PROBLEM DETAILS —
In the records below, find the line with "thumb cmc: (108, 103)" and repeat exactly every line from it through the line with "thumb mcp: (1033, 1443)". Pictures stay out.

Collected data
+++

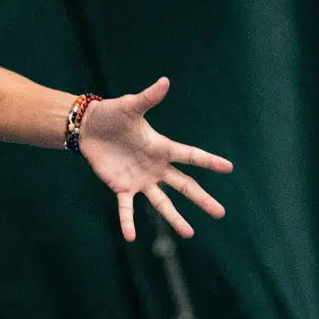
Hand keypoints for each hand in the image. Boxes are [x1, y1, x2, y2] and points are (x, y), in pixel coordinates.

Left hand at [78, 77, 233, 241]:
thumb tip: (164, 81)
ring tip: (189, 234)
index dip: (209, 161)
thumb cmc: (113, 114)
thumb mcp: (130, 106)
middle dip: (202, 199)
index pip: (191, 156)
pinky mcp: (121, 187)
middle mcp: (155, 167)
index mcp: (162, 147)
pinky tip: (131, 238)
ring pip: (162, 202)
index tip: (229, 167)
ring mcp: (140, 179)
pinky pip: (126, 208)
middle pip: (184, 186)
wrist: (89, 128)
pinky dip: (128, 222)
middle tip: (221, 213)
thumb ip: (148, 98)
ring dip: (174, 218)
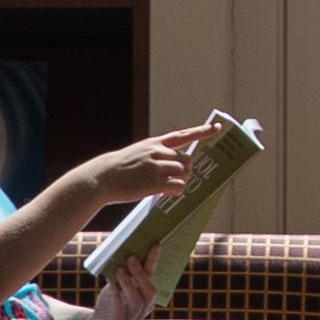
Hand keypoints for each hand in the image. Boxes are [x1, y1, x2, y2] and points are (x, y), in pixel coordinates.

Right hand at [68, 121, 222, 204]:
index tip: (217, 127)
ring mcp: (156, 167)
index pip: (183, 135)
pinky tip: (166, 192)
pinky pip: (177, 186)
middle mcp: (157, 152)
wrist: (102, 177)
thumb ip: (157, 157)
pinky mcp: (154, 182)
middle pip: (186, 159)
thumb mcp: (139, 154)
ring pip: (183, 172)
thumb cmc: (121, 168)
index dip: (202, 131)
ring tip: (168, 185)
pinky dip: (176, 190)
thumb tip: (176, 171)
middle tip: (178, 177)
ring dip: (181, 180)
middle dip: (186, 169)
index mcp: (154, 143)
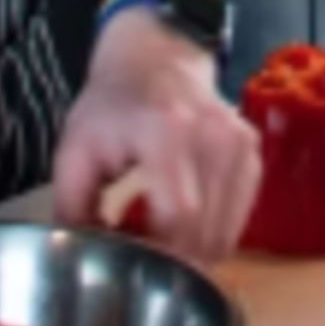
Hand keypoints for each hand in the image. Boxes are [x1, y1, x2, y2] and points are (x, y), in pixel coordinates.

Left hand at [51, 9, 260, 263]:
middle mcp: (213, 137)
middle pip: (207, 231)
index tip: (134, 266)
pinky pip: (238, 218)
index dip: (161, 253)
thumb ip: (73, 208)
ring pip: (226, 232)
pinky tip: (185, 221)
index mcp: (166, 132)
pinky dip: (212, 232)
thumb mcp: (75, 151)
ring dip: (194, 251)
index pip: (180, 215)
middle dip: (175, 260)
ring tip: (161, 237)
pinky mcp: (252, 152)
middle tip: (144, 259)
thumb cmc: (111, 105)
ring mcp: (240, 144)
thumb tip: (83, 259)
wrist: (155, 59)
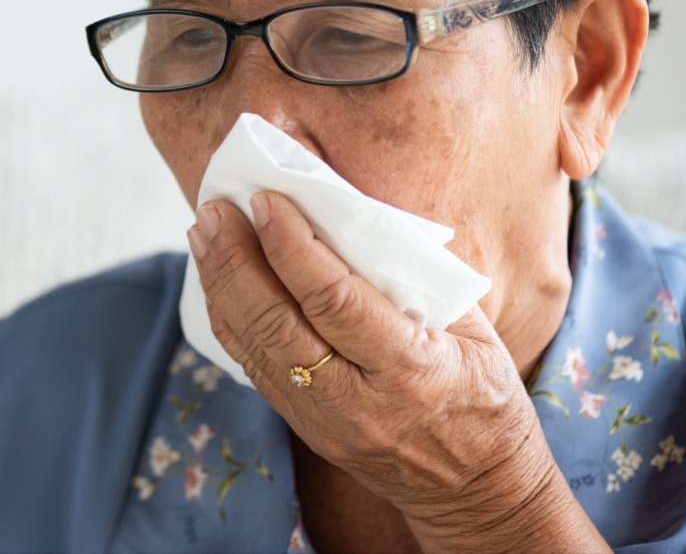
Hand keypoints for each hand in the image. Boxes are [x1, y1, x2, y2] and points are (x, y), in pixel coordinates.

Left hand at [186, 191, 607, 552]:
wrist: (475, 488)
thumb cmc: (481, 394)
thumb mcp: (471, 331)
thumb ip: (413, 276)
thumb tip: (349, 208)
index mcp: (410, 370)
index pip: (334, 299)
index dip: (292, 245)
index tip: (267, 198)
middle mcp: (358, 402)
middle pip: (277, 322)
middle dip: (237, 258)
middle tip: (216, 209)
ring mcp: (324, 422)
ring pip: (255, 345)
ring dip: (221, 282)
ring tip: (204, 232)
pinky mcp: (304, 428)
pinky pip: (253, 366)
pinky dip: (228, 317)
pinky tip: (216, 280)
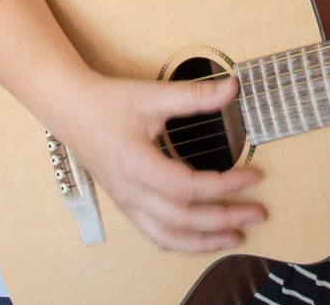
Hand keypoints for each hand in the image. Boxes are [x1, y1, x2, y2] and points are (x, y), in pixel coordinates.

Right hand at [41, 73, 262, 252]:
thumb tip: (232, 88)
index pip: (188, 187)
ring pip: (168, 236)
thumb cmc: (108, 103)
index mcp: (136, 165)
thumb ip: (194, 96)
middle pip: (183, 219)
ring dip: (204, 242)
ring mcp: (126, 203)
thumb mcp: (152, 95)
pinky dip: (184, 241)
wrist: (71, 110)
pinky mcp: (127, 205)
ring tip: (236, 237)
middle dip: (224, 219)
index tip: (254, 174)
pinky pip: (157, 234)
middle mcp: (130, 191)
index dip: (225, 185)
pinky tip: (205, 238)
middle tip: (257, 212)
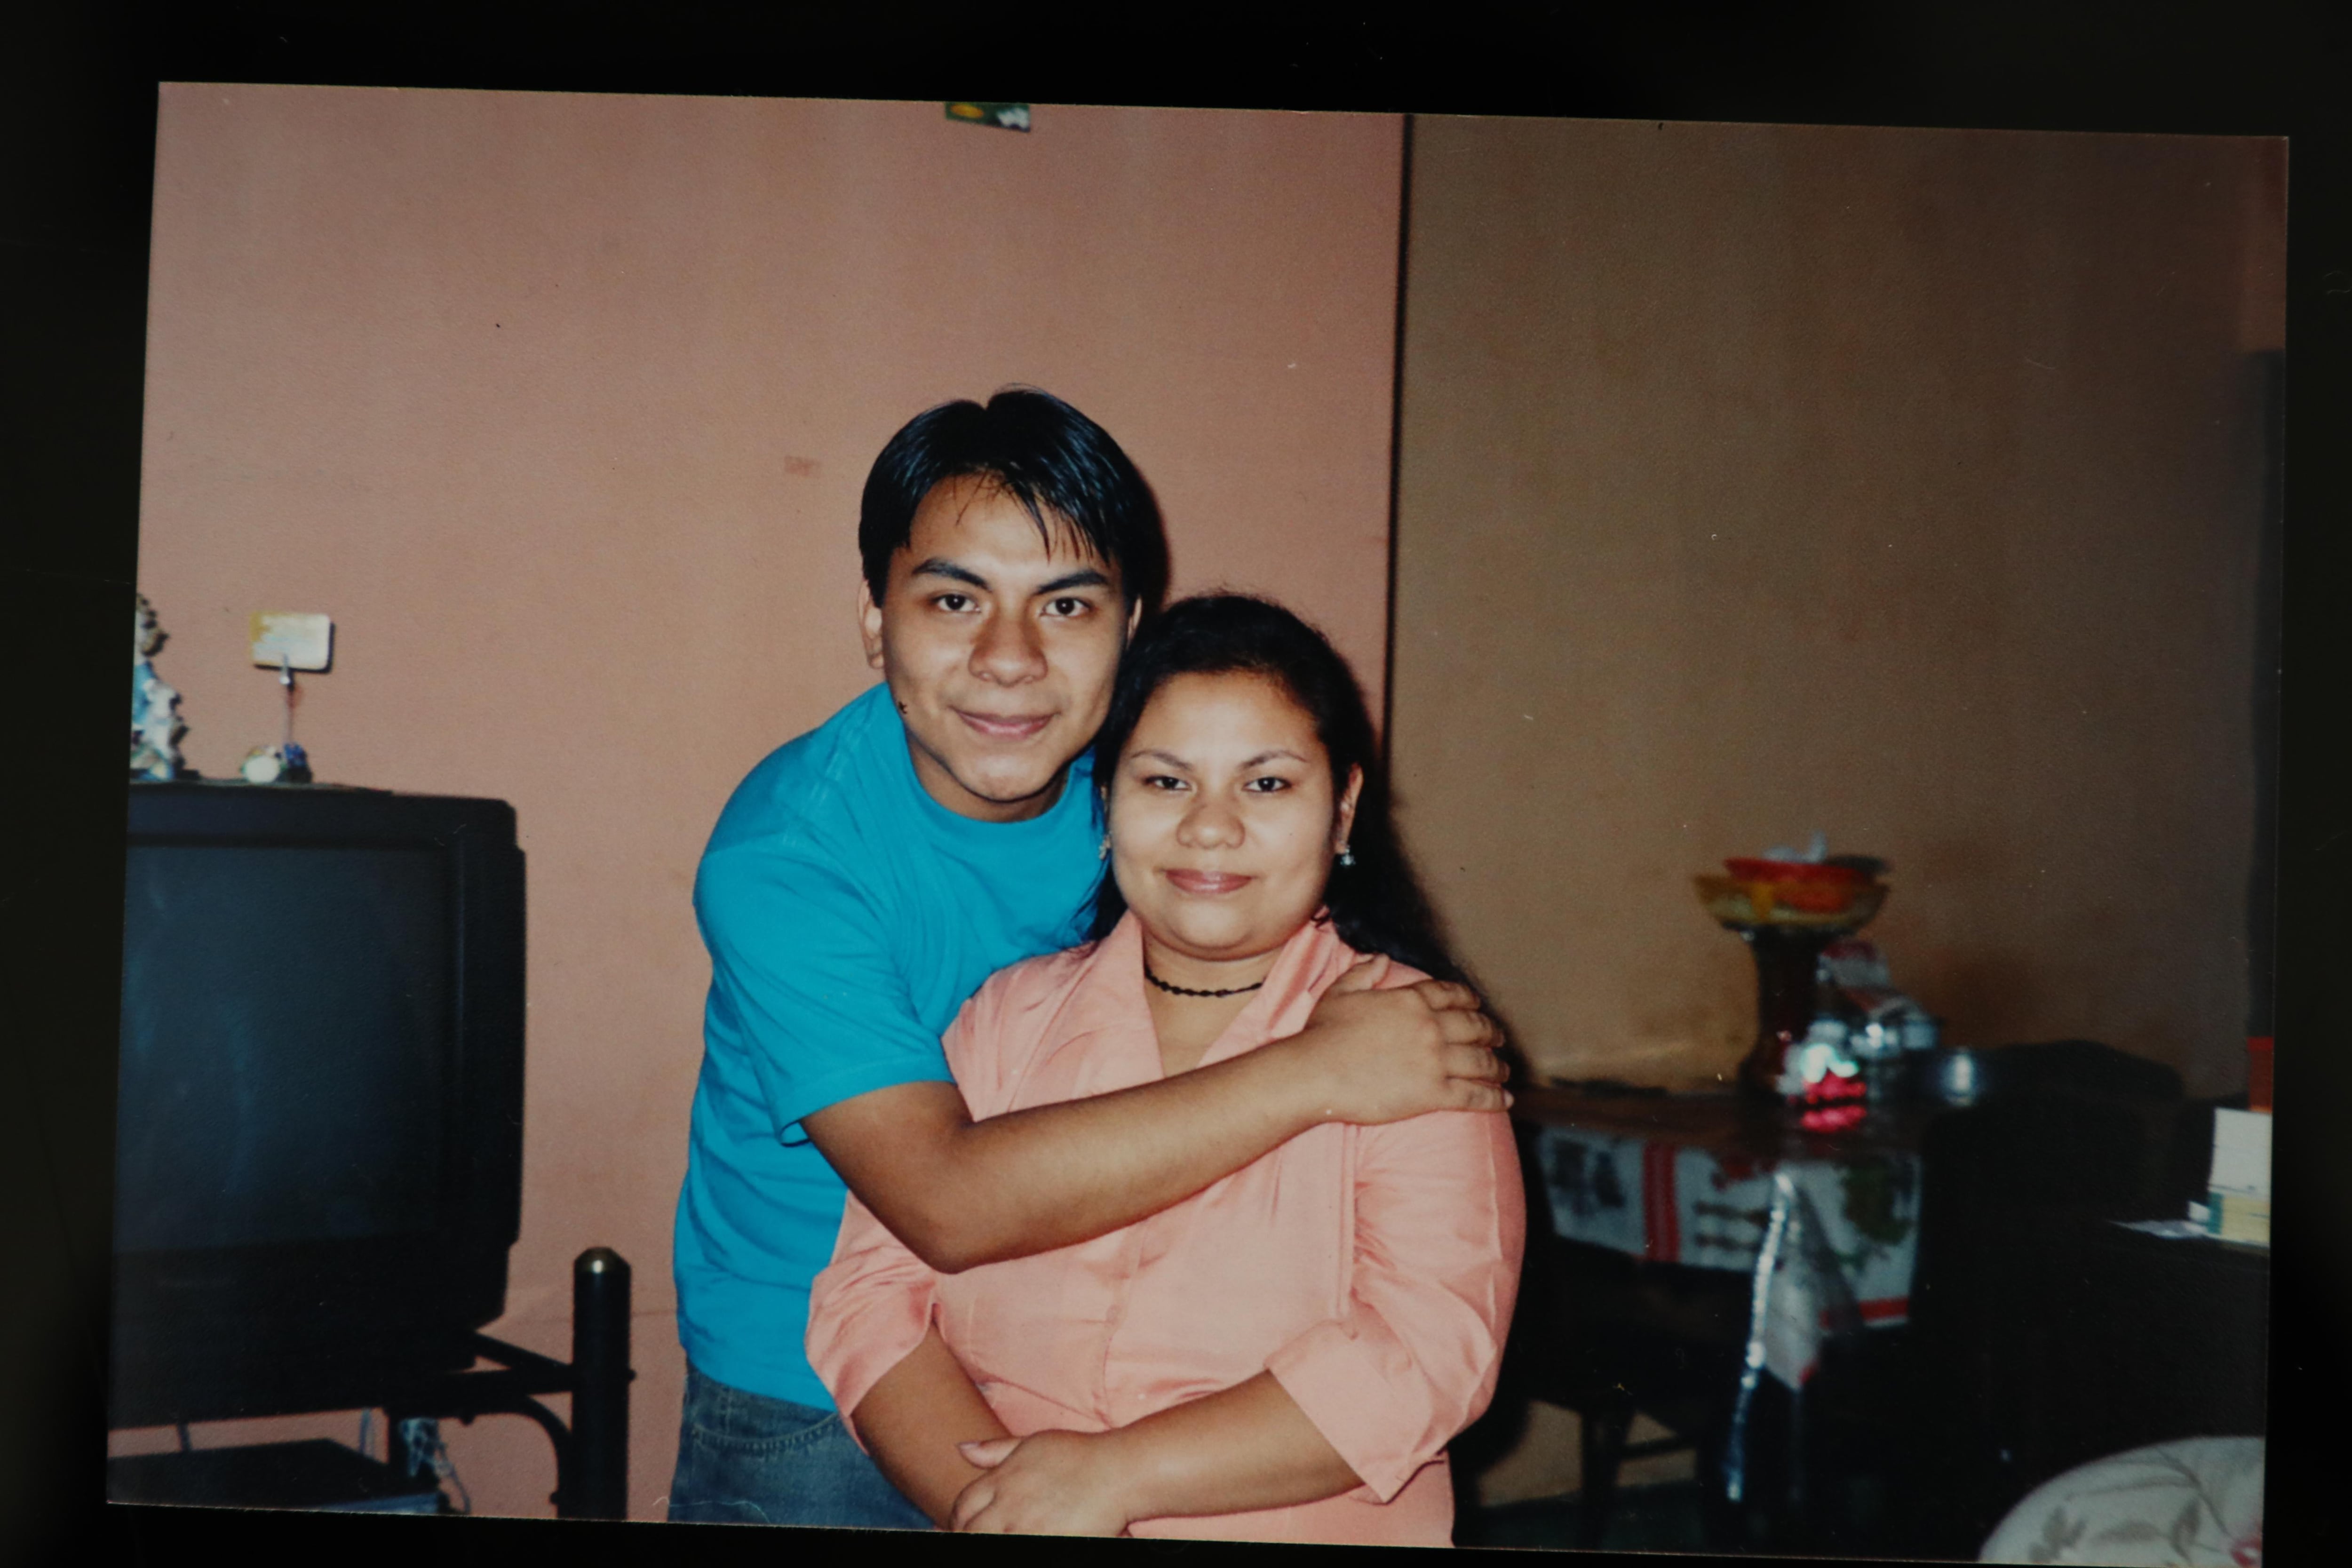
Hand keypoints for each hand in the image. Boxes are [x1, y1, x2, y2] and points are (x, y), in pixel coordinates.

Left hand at [950, 1430, 1134, 1535]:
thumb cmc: (1079, 1454)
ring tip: (1005, 1537)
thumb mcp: (1033, 1443)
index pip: (963, 1506)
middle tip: (979, 1536)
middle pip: (971, 1532)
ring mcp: (1025, 1530)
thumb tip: (962, 1448)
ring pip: (990, 1544)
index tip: (966, 1525)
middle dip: (969, 1534)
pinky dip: (1015, 1547)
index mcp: (1002, 1480)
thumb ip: (995, 1450)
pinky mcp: (1045, 1544)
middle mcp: (1008, 1507)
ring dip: (990, 1542)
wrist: (1117, 1473)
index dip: (960, 1519)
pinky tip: (1026, 1541)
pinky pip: (1018, 1551)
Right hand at [1286, 956, 1508, 1123]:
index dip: (1469, 999)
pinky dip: (1493, 1097)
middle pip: (1474, 1027)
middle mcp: (1430, 1027)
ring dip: (1497, 1066)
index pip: (1451, 994)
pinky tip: (1504, 1100)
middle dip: (1490, 1032)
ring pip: (1480, 1061)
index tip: (1477, 1005)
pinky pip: (1473, 1095)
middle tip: (1498, 1038)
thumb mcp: (1340, 993)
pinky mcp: (1433, 1093)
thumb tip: (1381, 958)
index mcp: (1410, 1000)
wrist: (1315, 1073)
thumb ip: (1363, 972)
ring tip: (1504, 1071)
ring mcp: (1435, 1061)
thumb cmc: (1322, 1034)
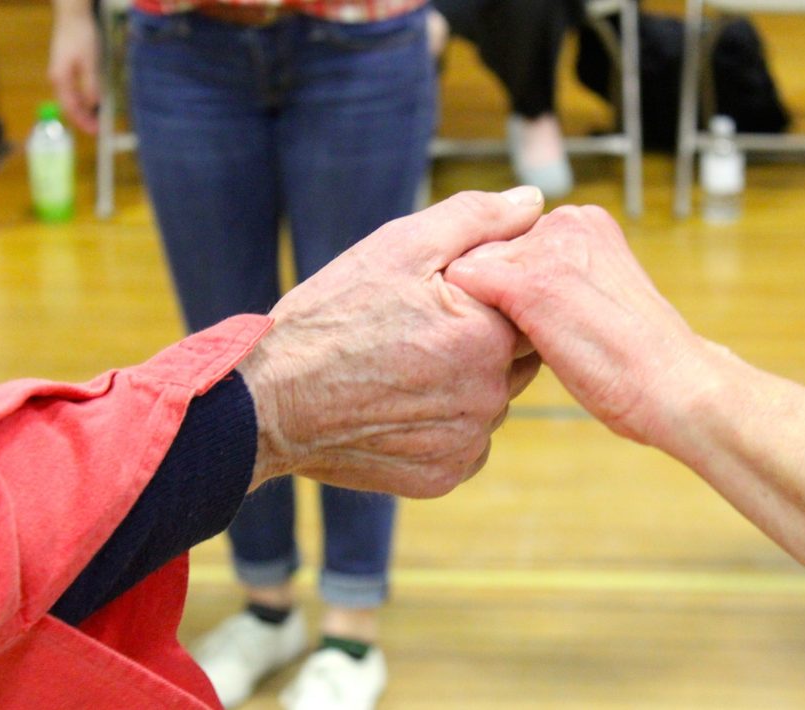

+++

EXERCISE ANSWER —
thumb cmc: (108, 103)
index mcp: (136, 165)
thumb ip: (194, 96)
middle pip: (183, 219)
ring dip: (204, 242)
ring mcp: (126, 203)
thumb mcp: (152, 95)
pinky dip: (184, 241)
wrist: (71, 110)
pinky mcp: (127, 205)
ring tip: (236, 237)
middle dip: (224, 219)
index tip: (254, 174)
pinky pip: (157, 234)
middle mcp: (130, 191)
index dip: (225, 185)
pinky tip: (205, 238)
middle tip: (257, 212)
Hand keypoints for each hand in the image. Boxes are [x1, y1, x2, y2] and points are (x, y), in pixel coordinates.

Left hand at [950, 1430, 1134, 1535]:
thumb cmc: (1079, 1454)
ring tip: (1005, 1537)
thumb mcp: (1033, 1443)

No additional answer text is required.